[[ Document segment open ]]

Hurt Feelings Don’t Justify Ban on Free Speech

Published April 6, 2011

The First Amendment and privacy rights of every student in every U.S. public school accepting federal funds are being strangled by the strings attached to that funding. They’re expensive strings we’re all going to pay for.

As part of the federal anti-bullying policy announced by President Barack Obama last month, the U.S. Department of Education is threatening to sue schools that fail to monitor their students’ Facebook postings, text messages, other cell-phone communications, and even private conversations to detect harassment, according to the Daily Caller.

Monitoring must include communications by students on their free time in the evenings, even outside of school. Schools can be sued even if they didn’t know about such communications, if a court later finds they “reasonably should have known.” The incidents need not be repeated; one is enough. And they need not be aimed at a particular individual.

Proven violations may result in mandatory training for students, their families, teachers, and school officials.

Everyone has heard the explanation schools and other units of local government give when they try to explain why they’re accepting federal grants: It doesn’t cost anything, and if we don’t take the money, some other government entity will.

But there’s no such thing as free money. Federal funding always has federal supervision attached, even on subjects not related to the grant, as in the present case. And here that means additional costs financially strapped public schools must pay to track students’ private communications.

And it’s going to cost federal money as well. The Obama administration has asked for $365 million in funding for 2012.

The Department of Education is acting under civil rights laws, which give individuals a private right to sue. So in addition to possible lawsuits from the federal government, every child who is offended by another can sue school officials. Schools will settle these cases—at great cost to all of us—because it’s cheaper than fighting them.

[[ Document segment closed ]]
[[ Records supplied open ]]

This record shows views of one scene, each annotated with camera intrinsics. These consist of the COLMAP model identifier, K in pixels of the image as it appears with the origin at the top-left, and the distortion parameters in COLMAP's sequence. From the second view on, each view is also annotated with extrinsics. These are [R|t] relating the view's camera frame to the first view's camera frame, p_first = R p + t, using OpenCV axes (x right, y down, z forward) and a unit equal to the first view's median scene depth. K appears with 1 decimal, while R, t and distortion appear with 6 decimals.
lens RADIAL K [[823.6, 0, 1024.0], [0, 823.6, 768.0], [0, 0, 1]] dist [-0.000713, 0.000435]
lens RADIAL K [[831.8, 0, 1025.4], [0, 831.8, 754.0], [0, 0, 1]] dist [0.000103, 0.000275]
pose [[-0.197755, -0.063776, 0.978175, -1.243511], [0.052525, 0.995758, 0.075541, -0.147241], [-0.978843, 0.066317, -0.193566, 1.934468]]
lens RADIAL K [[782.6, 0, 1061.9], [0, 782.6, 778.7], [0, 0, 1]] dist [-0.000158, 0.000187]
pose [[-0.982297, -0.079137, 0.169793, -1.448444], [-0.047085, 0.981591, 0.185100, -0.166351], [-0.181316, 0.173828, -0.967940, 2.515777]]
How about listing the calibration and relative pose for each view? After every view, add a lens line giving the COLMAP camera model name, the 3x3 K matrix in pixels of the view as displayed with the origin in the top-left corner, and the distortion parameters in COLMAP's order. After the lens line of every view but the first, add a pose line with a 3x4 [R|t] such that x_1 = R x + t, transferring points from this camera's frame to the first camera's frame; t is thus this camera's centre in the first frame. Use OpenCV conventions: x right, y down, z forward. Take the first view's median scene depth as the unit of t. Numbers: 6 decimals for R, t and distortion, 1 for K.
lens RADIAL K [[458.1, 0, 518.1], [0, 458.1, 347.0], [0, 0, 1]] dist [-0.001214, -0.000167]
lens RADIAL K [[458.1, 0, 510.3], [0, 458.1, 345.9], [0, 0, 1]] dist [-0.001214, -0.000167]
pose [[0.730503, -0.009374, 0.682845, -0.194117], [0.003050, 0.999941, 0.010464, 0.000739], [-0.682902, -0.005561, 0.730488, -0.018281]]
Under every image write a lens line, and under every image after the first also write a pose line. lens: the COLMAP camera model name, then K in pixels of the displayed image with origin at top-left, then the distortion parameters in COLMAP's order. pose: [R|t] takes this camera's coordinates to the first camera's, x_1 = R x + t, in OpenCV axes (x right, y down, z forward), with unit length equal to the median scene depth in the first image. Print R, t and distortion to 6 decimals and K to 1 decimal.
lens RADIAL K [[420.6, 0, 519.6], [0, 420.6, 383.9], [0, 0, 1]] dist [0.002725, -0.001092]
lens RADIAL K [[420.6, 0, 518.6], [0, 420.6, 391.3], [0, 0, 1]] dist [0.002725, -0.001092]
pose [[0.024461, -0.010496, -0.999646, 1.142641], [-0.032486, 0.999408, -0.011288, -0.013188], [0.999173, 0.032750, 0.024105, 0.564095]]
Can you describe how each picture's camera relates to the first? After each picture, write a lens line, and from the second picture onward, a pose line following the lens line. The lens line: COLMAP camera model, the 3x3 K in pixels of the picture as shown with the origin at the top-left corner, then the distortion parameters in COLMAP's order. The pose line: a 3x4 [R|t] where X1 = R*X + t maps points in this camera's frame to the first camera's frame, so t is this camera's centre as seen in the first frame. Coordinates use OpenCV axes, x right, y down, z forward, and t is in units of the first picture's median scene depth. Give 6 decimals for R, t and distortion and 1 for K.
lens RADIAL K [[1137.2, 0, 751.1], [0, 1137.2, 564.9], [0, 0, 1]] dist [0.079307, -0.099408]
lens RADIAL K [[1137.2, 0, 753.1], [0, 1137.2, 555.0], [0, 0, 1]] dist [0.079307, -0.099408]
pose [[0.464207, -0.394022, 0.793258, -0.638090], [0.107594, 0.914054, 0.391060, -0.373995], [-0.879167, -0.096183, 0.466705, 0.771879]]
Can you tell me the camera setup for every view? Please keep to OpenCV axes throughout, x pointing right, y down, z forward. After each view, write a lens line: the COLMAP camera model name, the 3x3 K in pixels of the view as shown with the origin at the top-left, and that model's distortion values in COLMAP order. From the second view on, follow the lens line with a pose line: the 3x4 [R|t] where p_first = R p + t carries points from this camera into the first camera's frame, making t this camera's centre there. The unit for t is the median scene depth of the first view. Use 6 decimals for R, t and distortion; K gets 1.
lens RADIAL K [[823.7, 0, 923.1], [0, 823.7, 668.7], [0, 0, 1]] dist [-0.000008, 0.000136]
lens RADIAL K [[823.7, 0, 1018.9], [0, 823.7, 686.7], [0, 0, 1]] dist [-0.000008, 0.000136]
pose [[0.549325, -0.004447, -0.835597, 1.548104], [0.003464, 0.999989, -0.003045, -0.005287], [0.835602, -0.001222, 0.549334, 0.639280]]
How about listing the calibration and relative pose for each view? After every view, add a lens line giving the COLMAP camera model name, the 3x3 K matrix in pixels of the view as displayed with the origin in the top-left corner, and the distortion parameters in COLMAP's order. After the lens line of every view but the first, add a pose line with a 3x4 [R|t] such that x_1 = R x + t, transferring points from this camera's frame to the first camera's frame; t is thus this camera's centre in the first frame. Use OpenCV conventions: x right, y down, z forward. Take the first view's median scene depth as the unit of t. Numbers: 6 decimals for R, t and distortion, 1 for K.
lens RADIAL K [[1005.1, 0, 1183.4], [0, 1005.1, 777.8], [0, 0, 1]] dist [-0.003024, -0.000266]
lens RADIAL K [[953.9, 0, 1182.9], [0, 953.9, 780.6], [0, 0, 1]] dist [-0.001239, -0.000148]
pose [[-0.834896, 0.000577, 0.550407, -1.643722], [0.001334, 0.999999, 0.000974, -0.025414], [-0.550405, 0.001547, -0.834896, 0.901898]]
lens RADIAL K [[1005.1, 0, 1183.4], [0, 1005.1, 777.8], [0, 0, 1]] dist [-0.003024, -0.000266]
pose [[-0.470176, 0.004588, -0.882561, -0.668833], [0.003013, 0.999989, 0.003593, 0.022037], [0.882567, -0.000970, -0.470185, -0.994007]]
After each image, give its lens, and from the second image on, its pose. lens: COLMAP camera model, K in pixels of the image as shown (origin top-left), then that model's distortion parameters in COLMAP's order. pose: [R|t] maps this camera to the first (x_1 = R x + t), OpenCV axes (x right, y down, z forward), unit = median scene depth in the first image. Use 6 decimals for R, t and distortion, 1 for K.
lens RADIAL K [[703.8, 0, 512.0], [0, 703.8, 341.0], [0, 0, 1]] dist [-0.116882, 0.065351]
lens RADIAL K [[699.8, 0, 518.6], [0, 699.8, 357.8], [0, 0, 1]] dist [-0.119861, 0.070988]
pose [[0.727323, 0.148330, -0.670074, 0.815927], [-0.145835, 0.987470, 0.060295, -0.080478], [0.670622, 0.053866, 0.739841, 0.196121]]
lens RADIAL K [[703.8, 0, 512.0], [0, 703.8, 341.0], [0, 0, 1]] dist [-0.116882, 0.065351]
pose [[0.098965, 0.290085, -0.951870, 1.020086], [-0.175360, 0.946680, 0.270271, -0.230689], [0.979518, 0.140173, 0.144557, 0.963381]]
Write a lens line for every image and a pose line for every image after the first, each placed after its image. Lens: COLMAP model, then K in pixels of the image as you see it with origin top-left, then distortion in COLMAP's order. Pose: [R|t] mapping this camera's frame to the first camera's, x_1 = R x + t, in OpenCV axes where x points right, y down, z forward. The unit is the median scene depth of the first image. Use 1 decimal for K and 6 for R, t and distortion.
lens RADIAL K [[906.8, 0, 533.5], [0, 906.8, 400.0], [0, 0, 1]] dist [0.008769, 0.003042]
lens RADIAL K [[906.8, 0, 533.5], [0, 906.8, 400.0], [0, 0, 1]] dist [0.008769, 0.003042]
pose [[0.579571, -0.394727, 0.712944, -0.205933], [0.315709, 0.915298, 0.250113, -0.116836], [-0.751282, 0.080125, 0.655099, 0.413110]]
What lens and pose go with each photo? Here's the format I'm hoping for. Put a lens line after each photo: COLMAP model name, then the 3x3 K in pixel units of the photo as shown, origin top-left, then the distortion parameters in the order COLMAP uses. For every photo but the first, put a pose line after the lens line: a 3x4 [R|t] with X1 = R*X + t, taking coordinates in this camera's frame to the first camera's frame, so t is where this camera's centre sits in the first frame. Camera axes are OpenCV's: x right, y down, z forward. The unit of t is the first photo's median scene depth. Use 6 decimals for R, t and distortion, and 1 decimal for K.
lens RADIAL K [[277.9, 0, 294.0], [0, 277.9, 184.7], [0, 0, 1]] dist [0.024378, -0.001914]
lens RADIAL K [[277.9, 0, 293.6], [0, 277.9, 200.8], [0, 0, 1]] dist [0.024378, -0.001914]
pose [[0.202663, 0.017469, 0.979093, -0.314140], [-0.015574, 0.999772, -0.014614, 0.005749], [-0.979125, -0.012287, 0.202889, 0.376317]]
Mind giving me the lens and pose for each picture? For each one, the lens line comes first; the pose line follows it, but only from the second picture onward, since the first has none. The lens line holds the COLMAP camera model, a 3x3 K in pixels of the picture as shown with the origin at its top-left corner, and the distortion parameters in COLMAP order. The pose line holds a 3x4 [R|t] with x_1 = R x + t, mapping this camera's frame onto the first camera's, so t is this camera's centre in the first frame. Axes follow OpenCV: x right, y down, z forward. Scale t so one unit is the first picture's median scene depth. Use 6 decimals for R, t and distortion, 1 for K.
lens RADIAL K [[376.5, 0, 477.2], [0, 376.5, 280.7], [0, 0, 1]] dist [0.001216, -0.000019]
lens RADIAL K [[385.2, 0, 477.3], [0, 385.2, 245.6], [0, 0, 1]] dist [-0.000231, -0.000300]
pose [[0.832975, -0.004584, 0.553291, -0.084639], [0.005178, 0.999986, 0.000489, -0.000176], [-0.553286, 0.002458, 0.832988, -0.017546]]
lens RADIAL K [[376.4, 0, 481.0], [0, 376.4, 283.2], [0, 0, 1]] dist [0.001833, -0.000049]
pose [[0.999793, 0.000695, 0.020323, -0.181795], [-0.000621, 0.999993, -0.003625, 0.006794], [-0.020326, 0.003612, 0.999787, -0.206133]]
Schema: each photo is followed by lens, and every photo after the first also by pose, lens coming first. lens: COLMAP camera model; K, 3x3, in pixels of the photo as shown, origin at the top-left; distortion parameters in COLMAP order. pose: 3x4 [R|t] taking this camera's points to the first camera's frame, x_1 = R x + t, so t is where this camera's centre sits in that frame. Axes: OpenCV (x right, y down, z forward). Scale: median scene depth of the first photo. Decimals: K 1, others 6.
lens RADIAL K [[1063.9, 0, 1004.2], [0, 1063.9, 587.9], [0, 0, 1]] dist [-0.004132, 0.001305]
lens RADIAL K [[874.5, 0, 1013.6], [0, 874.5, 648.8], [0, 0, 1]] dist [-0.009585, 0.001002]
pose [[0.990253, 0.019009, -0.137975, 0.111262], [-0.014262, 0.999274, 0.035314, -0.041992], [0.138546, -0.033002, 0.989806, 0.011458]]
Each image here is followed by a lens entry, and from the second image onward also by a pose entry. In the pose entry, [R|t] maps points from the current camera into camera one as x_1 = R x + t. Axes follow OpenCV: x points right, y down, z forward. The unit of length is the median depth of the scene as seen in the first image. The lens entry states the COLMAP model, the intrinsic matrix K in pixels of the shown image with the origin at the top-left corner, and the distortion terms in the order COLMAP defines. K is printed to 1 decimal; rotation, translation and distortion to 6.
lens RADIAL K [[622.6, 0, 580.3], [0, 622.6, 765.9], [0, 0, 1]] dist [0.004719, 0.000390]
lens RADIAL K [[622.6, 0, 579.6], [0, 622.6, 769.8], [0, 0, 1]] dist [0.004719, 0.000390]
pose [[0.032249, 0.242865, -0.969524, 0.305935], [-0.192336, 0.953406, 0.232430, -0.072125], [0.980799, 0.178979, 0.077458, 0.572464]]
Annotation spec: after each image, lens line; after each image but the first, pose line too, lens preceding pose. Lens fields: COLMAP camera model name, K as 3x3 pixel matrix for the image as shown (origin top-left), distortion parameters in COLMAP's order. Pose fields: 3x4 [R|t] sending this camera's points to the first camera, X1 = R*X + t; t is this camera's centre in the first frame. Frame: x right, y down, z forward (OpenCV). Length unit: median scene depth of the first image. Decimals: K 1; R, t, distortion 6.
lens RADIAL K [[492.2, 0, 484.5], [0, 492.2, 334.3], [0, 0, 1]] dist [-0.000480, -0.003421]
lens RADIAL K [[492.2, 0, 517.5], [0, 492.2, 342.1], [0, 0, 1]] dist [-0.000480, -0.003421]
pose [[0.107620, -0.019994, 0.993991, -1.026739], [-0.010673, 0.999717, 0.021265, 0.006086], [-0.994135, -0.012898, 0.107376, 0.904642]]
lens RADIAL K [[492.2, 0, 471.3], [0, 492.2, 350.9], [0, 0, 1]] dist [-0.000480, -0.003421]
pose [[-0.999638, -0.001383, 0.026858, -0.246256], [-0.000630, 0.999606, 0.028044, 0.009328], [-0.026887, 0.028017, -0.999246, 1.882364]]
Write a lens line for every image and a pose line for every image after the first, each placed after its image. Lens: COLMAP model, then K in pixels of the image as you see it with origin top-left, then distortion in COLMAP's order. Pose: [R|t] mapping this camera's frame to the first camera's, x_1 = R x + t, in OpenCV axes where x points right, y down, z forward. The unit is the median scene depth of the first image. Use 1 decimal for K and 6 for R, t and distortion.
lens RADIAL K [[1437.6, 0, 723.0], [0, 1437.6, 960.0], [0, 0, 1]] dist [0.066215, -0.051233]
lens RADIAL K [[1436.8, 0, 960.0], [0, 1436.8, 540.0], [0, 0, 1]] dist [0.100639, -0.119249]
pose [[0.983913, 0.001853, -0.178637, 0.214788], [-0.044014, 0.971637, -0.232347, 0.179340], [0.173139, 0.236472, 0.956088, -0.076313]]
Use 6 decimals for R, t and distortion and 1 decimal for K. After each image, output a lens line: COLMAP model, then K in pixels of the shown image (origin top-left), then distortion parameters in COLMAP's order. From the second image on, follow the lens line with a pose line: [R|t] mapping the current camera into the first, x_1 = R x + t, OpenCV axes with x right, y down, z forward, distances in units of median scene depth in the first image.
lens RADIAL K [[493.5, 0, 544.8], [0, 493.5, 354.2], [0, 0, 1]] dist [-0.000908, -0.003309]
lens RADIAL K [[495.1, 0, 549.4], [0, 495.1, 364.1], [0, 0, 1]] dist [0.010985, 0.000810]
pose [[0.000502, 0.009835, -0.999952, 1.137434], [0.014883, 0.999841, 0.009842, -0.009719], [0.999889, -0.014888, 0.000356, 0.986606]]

[[ Records supplied closed ]]

▸ Activities
(a) In the free-speech article, who may be required to undergo mandatory training if violations are proven? List every group it names.
(b) Quote the free-speech article from "Hurt Feelings Don’t" up to and including "to pay for.".

▸ Results for the exercise
(a)
- Students
- Their families
- Teachers
- School officials

(b)
Hurt Feelings Don’t Justify Ban on Free Speech

Published April 6, 2011

The First Amendment and privacy rights of every student in every U.S. public school accepting federal funds are being strangled by the strings attached to that funding. They’re expensive strings we’re all going to pay for.